[What to do] In how many lines of the records does "ankle" appear? Answer with one number.

[Extracted records]
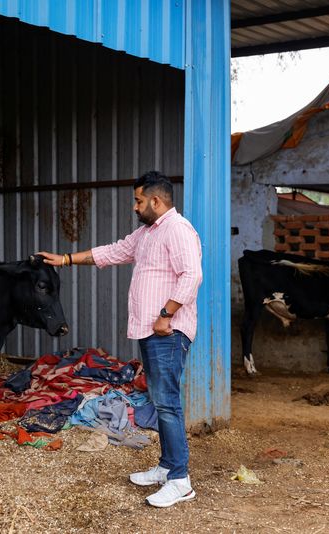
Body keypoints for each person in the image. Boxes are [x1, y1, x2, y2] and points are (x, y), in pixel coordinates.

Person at [36, 171, 203, 508]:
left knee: (167, 404)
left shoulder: (178, 229)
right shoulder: (147, 234)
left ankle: (180, 480)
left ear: (156, 201)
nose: (135, 206)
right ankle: (167, 466)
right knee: (160, 401)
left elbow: (193, 274)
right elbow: (112, 252)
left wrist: (166, 314)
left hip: (167, 332)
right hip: (152, 331)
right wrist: (66, 259)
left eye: (139, 201)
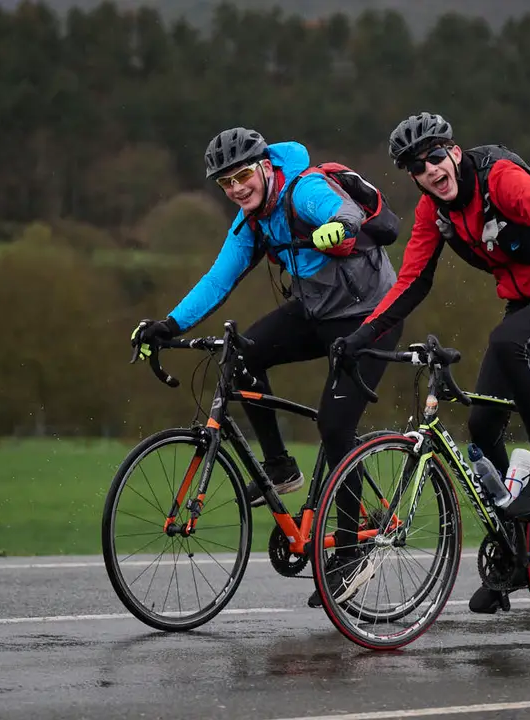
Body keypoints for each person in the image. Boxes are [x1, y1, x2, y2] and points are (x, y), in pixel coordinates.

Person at [332, 112, 530, 613]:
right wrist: (361, 336)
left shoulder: (498, 177)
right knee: (481, 427)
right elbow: (411, 281)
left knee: (508, 343)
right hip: (526, 304)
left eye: (436, 157)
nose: (431, 170)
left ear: (454, 152)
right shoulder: (433, 212)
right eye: (418, 167)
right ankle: (514, 556)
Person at [130, 127, 402, 604]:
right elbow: (218, 280)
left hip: (369, 317)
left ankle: (351, 548)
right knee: (242, 354)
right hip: (316, 311)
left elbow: (346, 214)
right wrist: (168, 325)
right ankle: (279, 468)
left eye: (242, 176)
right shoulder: (251, 222)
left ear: (265, 167)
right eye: (226, 183)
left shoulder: (304, 190)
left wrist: (338, 228)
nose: (236, 188)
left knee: (335, 426)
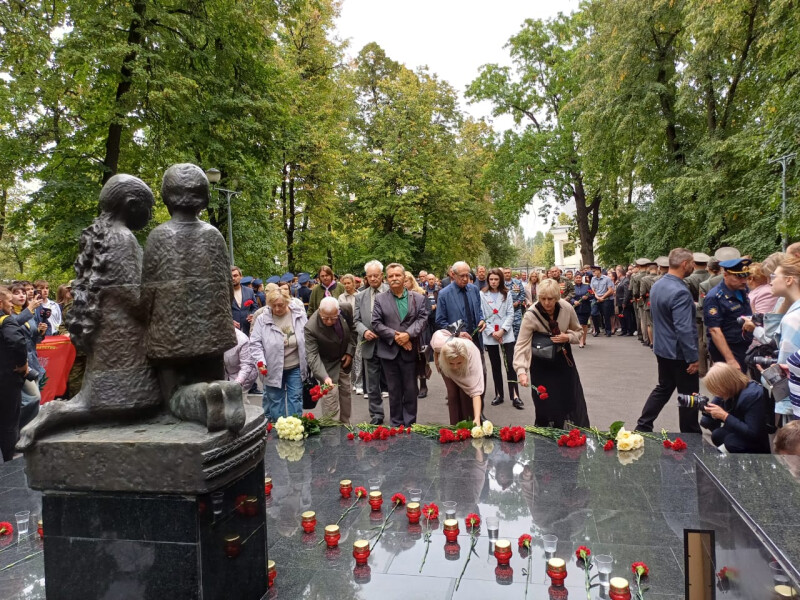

[Exercise output] 5